WORK ORDER: Return, exactly as written, all lines from the line containing "325 87 5.98" to the end of the entries below, with both ends included.

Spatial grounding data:
**********
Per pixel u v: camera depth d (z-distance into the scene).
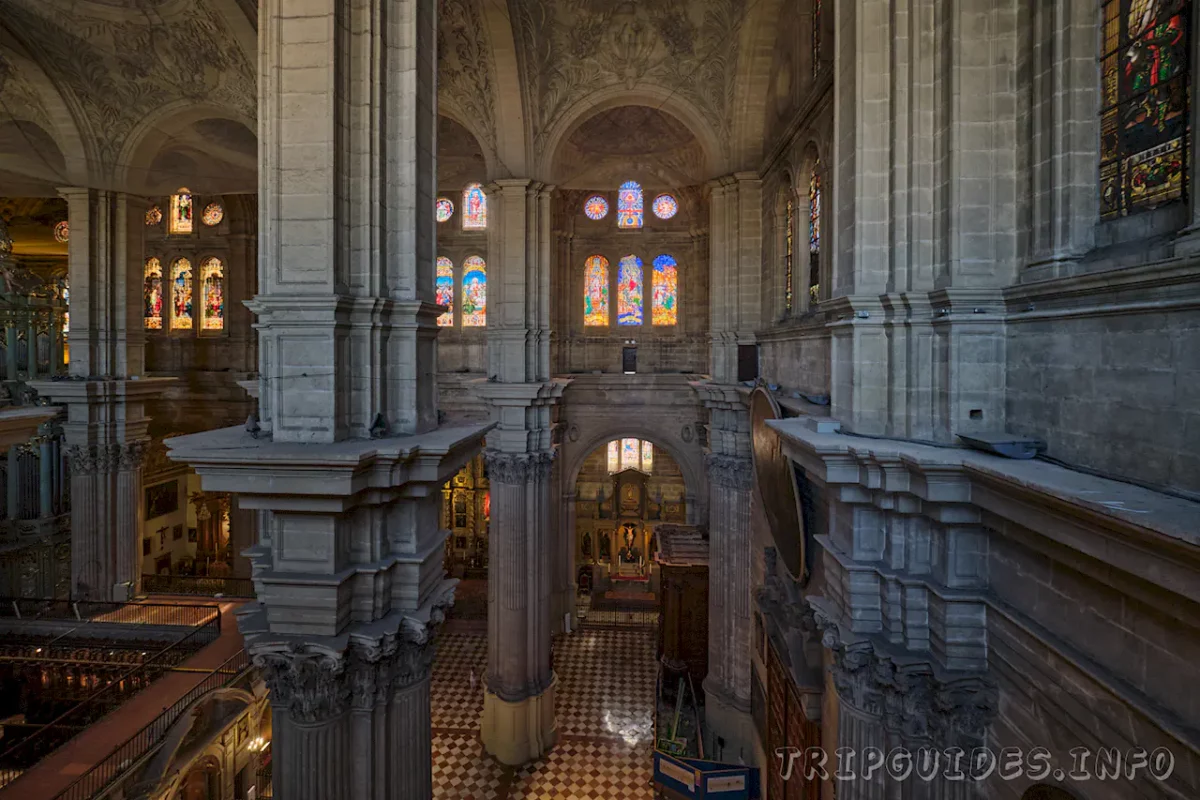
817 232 10.98
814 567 9.82
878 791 6.41
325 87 5.98
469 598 25.88
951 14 6.21
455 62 14.72
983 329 6.17
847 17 7.23
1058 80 5.59
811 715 9.43
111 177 17.14
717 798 12.17
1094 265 5.21
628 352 24.30
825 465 6.65
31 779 11.32
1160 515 3.56
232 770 14.45
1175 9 4.64
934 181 6.50
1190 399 4.07
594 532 27.98
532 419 15.75
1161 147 4.79
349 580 6.03
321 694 5.87
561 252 24.53
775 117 13.91
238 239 25.36
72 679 16.25
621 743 16.42
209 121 17.42
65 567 22.00
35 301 20.16
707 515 24.09
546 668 16.20
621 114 17.80
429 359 7.14
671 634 18.22
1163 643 4.00
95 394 17.33
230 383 25.11
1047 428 5.54
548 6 14.49
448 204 25.17
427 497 6.75
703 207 24.17
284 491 5.57
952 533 6.03
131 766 11.73
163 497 26.92
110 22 14.52
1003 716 5.69
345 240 6.19
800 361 11.38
**********
FINISHED TASK:
325 87 5.98
469 598 25.88
951 14 6.21
455 62 14.72
983 329 6.17
847 17 7.23
1058 80 5.59
811 715 9.43
111 177 17.14
717 798 12.17
1094 265 5.21
628 352 24.30
825 465 6.65
31 779 11.32
1160 515 3.56
232 770 14.45
1175 9 4.64
934 181 6.50
1190 399 4.07
594 532 27.98
532 419 15.75
1161 147 4.79
349 580 6.03
321 694 5.87
561 252 24.53
775 117 13.91
238 239 25.36
72 679 16.25
621 743 16.42
209 121 17.42
65 567 22.00
35 301 20.16
707 515 24.09
546 668 16.20
621 114 17.80
429 359 7.14
671 634 18.22
1163 643 4.00
95 394 17.33
230 383 25.11
1047 428 5.54
548 6 14.49
448 204 25.17
427 497 6.75
703 207 24.17
284 491 5.57
952 533 6.03
131 766 11.73
163 497 26.92
110 22 14.52
1003 716 5.69
345 240 6.19
800 361 11.38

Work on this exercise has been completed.